The authors of this paper are regular volunteers at IA; it is important to recognize that in speaking as "we", we are four voices and perspectives among many at IA. Bonnie Gordon is an archivist who volunteers her time by working with the online catalog and administrative support. Lani Hanna works at the farmer's market while pursuing graduate studies and primarily volunteers on exhibitions, audio archiving, and administrative support at IA. Jen Hoyer is a librarian and musician who volunteers her efforts towards cataloging and fundraising. Vero Ordaz came to IA while she was a student in American Studies at Brooklyn College. She expanded her classroom education through IA and supports the archive as she can.
About Interference Archive
The mission of IA is to explore the relationship between cultural production and social movements as a way to tackle social and political issues. We bring together people interested in social change, such as educators, artists, activists, archivists, and community organizers. We offer a study center and public programs including exhibitions, workshops, talks, and screenings, all of which are free and open to the public.
The archival collection at IA grew out of the personal collections of its founders, Josh MacPhee and Dara Greenwald, who amassed an extensive collection through their involvement in social movements over the preceding 25 years. Along with collaborators Molly Fair and Kevin Caplicki, they opened IA in December 2011 as a public archive where movement participants with firsthand knowledge about the material could play a role in organizing and describing this collection.
In 2016, IA has established itself in New York City's activist scene as well as in a national and international network of activists and community archives. IA is located in the Gowanus neighborhood of Brooklyn, New York, in two rented rooms on the ground floor of a converted industrial building that houses other studios and offices. One room houses the archival collections as well as some study space. The second room is used for exhibitions and public programming; it can comfortably fit 35 chairs for a talk or film screening. Sections of the exhibition room are partitioned off as co-working space; this rent subsidizes the rent of IA and provides work space for groups and individuals whose interests connect with those of IA. The building is situated close to three major subway lines and, while we see regular visits from New Yorkers, we have a steady stream of visitors from around the globe who have included IA in their travel plans because they are interested in our work or for research purposes. IA is open to the public four days per week, with at least one volunteer staff member available during each open shift. Additional events and meetings keep the archive open three or four evenings per week. Through a combination of regular open hours, programming, and exhibition openings, we see anywhere from 30 to 300 visitors to the archive each week.
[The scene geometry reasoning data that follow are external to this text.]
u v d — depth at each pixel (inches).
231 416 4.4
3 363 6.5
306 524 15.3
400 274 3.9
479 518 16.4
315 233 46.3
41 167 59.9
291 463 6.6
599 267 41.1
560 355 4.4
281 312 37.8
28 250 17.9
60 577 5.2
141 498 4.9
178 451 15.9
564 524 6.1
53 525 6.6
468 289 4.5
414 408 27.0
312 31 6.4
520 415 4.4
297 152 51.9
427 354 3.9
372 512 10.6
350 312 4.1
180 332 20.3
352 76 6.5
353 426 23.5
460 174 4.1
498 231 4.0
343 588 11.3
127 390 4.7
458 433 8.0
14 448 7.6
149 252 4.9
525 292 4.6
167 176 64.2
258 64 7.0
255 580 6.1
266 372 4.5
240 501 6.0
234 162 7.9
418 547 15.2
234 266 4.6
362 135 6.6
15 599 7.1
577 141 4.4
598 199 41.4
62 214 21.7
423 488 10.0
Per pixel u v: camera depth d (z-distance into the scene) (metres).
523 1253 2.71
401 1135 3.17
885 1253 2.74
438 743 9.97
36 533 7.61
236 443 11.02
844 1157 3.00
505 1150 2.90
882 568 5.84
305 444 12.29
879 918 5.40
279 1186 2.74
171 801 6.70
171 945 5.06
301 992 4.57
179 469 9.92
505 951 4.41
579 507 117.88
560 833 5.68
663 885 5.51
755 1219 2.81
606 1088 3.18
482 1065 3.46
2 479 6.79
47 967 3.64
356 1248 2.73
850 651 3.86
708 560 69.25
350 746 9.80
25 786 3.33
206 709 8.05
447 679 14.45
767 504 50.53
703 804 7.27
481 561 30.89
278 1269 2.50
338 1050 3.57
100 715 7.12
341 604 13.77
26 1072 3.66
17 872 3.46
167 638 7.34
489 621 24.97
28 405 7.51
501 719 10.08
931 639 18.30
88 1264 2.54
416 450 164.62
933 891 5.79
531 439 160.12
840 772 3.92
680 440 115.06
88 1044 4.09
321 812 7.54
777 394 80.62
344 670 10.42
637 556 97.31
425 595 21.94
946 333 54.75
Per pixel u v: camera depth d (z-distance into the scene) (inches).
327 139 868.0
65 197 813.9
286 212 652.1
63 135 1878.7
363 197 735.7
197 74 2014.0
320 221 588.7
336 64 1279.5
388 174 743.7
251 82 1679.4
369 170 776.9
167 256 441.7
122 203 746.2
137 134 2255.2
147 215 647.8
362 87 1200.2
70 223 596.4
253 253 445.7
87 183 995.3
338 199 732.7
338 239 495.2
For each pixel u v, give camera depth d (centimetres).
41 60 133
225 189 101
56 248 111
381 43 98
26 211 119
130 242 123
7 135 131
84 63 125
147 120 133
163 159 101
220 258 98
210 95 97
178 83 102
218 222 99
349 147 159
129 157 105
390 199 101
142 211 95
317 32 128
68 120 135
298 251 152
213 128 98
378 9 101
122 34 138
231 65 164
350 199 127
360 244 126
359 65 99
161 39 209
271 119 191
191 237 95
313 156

Increased attention to IA's work has resulted in collection growth through regular donations. IA's collection policy encompasses the cultural production of social movements--posters and prints, buttons, t-shirts, periodicals, pamphlets, zines, books, moving images, audio recordings, and other ephemera produced in multiples. Our collection development policy does not favor any political agenda, but IA's policy of open stacks access, which we'll describe in more detail through this paper, affects what we collect. The intent is not to develop a collection of material that has been designated as "radical" by a certain community, movement or individual, though many materials may fall into that category. Instead, the radical nature of IA's work lies in this open access policy and a focus on public facing programming that radically shifts the communities and individuals who have access to the history recorded in this archival material.
IA is run completely by volunteers; there are no paid staff. We aim to operate along similar lines to the organizational structures of many of the social movements represented in our collection: these are largely nonhierarchical, consensus-based groups from the political left. Initially run by a core collective, IA's volunteer community has evolved into a network of working groups that each focus on different projects or tasks. These include the Admin, Cataloging, Audio, Born Digital, Education, and Fundraising working groups, as well as ad hoc groups that come together to develop exhibitions. All labor at Interference Archive is volunteer and commitments vary depending on an individual's desire and availability. Operating on volunteer energy necessitates careful budgeting of labor. At IA we choose to focus our labor in ways that serve experiential access. The majority of our labor at present is focused toward regular open hours and educational programming, including exhibitions, talks, and workshops.
Access at Interference Archive
Open access is a priority at IA. Open collection access means visitors can drop by anytime during our open hours and work with material themselves. They do not need to make an appointment to come see the collection, and institutional credentials are not required for access to the material.
We prioritize open access because it creates opportunities for experiential education, which we define as direct interaction with archival material as the basis for educational programming and learning opportunities that are of benefit to any visitor, whether they would take the formal title of "student" or not.